Tension rises between Manchin, Sanders over $3.5T reconciliation bill

Sen. Bernie Sanders is elevating his political battle with moderate Democratic Sen. Joe Manchin as their differences over President Joe Biden’s massive $3.5 trillion “Build Back Better” plan remain a stumbling block to the bill’s passage.

Infighting among Democrats, generally, over the plan is increasing as well and becoming more public weeks after party leaders initially anticipated passing the measure, The Hill reported Friday.

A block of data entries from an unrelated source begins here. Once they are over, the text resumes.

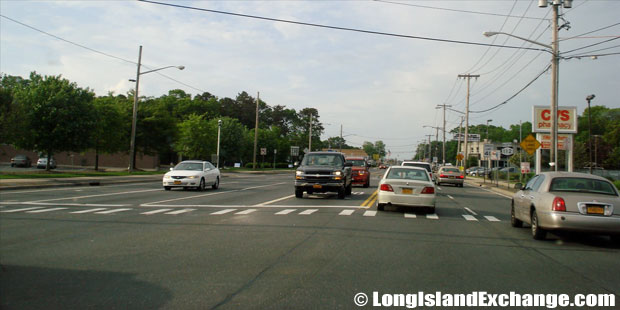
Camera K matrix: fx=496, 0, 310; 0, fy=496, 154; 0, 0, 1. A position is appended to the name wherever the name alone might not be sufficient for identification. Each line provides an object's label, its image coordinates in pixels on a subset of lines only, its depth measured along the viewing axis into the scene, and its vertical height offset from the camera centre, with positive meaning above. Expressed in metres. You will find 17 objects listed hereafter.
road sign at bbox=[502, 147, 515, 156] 33.34 +1.57
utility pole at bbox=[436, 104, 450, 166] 78.88 +8.90
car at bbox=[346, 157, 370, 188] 30.47 -0.21
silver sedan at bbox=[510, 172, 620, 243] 9.45 -0.56
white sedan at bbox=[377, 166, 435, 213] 14.98 -0.67
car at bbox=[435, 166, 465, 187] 36.47 -0.29
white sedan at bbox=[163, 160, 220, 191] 23.97 -0.69
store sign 40.47 +4.72
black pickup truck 20.09 -0.39
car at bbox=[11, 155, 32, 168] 50.88 -0.62
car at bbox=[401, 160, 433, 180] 29.84 +0.42
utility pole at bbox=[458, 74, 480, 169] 52.72 +7.11
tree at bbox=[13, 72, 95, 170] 33.16 +2.76
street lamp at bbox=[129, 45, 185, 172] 36.22 +4.34
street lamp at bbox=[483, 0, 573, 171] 24.11 +5.51
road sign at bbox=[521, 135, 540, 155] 27.72 +1.74
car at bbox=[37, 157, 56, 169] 50.06 -0.71
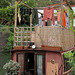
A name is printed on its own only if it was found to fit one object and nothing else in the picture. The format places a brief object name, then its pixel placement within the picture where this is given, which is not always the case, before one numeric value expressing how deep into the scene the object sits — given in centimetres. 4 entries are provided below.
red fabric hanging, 863
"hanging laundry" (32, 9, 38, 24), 1230
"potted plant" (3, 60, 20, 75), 679
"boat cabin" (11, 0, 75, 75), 751
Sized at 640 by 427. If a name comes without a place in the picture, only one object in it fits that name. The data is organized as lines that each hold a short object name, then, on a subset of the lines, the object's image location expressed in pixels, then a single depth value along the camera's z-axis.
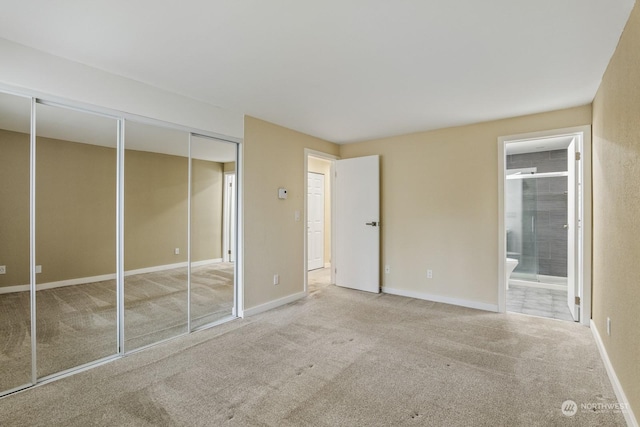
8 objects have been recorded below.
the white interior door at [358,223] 4.88
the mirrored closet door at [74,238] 2.41
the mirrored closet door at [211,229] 3.38
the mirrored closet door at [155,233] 2.87
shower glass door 5.55
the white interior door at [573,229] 3.56
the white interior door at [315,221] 6.69
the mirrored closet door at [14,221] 2.21
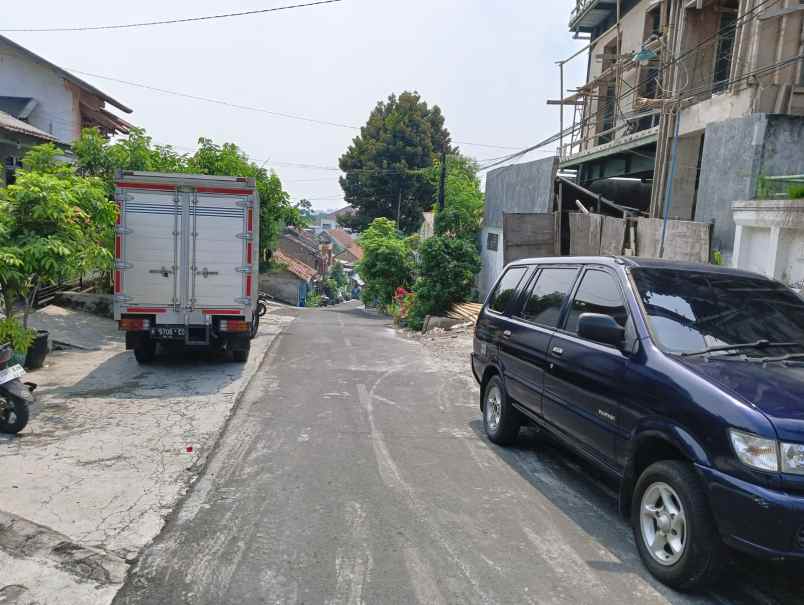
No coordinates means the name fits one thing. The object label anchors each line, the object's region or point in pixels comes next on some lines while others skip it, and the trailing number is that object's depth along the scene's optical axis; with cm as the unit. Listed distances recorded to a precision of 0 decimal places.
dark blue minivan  333
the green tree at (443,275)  2128
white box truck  1003
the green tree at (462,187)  2758
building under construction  932
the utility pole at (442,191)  2786
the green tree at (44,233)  801
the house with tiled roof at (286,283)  4566
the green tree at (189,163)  1505
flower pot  972
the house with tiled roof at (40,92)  2211
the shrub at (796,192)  750
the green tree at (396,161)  4550
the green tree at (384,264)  3169
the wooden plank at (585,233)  1322
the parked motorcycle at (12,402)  646
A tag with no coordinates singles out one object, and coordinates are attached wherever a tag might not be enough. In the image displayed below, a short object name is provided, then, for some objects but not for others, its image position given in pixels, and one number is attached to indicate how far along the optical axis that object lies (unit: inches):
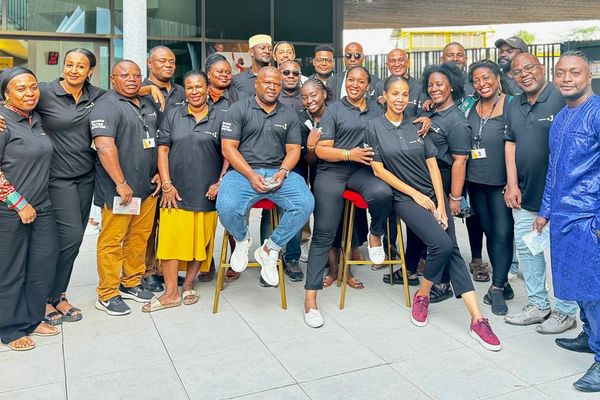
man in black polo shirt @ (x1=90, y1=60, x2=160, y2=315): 153.6
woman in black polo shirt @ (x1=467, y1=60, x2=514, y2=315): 164.2
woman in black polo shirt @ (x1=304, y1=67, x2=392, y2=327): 159.5
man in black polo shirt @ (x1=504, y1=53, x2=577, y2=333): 149.3
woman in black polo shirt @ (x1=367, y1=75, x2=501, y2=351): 150.9
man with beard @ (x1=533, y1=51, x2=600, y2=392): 120.3
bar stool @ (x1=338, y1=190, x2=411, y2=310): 168.2
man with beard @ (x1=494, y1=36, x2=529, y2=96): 205.0
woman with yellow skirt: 166.7
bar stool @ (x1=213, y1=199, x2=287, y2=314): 165.5
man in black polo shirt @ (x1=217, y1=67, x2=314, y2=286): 159.8
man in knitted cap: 209.2
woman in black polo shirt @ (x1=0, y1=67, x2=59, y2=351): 134.3
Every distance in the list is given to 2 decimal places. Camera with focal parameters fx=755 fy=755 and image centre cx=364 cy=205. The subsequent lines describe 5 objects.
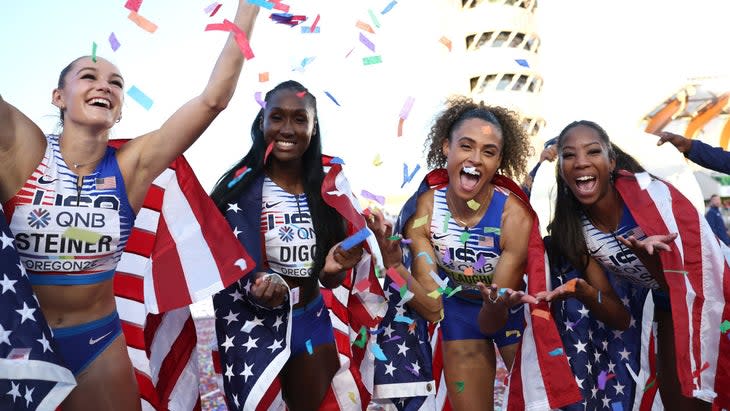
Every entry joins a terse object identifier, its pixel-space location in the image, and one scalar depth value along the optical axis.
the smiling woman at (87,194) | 2.89
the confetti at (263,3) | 3.16
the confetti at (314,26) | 3.58
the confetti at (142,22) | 3.12
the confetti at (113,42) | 3.11
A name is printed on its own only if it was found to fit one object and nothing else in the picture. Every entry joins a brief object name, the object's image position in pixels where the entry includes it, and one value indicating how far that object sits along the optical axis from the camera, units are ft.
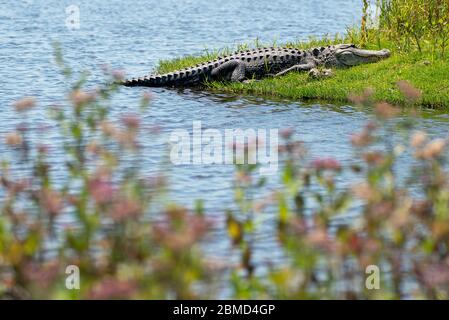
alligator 112.16
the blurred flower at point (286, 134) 38.08
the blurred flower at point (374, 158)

Sanders, a far-left Independent from Vermont who caucuses with Democrats and is head of the Senate Budget Committee, was the latest to fire verbal shots, this time taking aim at Manchin in his home state of West Virginia in an op-ed that will be published in the Charleston Gazette-Mail on Sunday.

“In America today, the very rich are becoming richer while millions of working families are struggling to put food on the table or pay their bills. We now have the absurd situation in which two multi-billionaires own more wealth than the bottom 40% of Americans; the top 1% owns more wealth than the bottom 92%; and the gap between rich and poor is wider than at any time in the last 100 years,” Sanders, who hit on a familiar class warfare theme, began.

“The $3.5 trillion Build Back Better bill, supported by President Biden and almost all Democrats in Congress, is an unprecedented effort to finally address the long-neglected crises facing working families and demand that the wealthiest people and largest corporations in the country start paying their fair share of taxes,” he wrote, going on to call out Manchin by name.

“Poll after poll shows overwhelming support for this legislation. Yet, the political problem we face is that in a 50-50 Senate we need every Democratic senator to vote ‘yes,’ We now have only 48. Two Democratic senators remain in opposition, including Sen. Joe Manchin,” noted Sanders.

He went on to say that Congress faced a “pivotal moment” with a “historic opportunity to support the working families of West Virginia, Vermont and the entire country and create policy which works for all, not just the few.”

Manchin responded immediately, calling on the Vermont native for injecting his politics into a state he doesn’t represent.

“This isn’t the first time an out-of-stater has tried to tell West Virginians what is best for them despite having no relationship to our state,” Manchin, who formerly served as West Virginia governor, said.

The Hill noted further that Manchin accused Sanders of attempting to “throw more money on an already overheated economy” while 52 of the Senate’s 100 members — himself, Sinema, and all 50 Republicans — “have grave concerns about this approach.”

“To be clear, again, Congress should proceed with caution on any additional spending and I will not vote for a reckless expansion of government programs. No op-ed from a self-declared Independent socialist is going to change that,” Manchin insisted.

The Hill noted that Manchin and Sanders are both members of Senate Majority Leader Charles Schumer’s (D-N.Y.) leadership team but they don’t have a close working relationship and they represent opposite ends of the Democratic Party.

For instance, Manchin was part of a bipartisan group of senators who negotiated a $1 trillion infrastructure bill over the summer that has also yet to pass. Afterward, Sanders called on far-left allies in the House to block the bill, though he voted for it in the Senate, if the measure was introduced by House Speaker Nancy Pelosi (D-Calif.) without first bringing up and passing the larger $3.5 trillion reconciliation package.

Sanders’ op-ed comes amid escalating rhetoric last week in which he rejected the notion that he, Manchin, and Sinema should sit down in a room and hammer out their differences. Last week, he noted during a call with reporters: “The time for us to be negotiating with ourselves is over, and I think it is absolutely incumbent on the two senators … to start telling us what they want,” Sanders said, The Hill reported.

Manchin has said he would support a bill costing $1.5; Sanders has not said what level of spending he would support below the $3.5 trillion figure.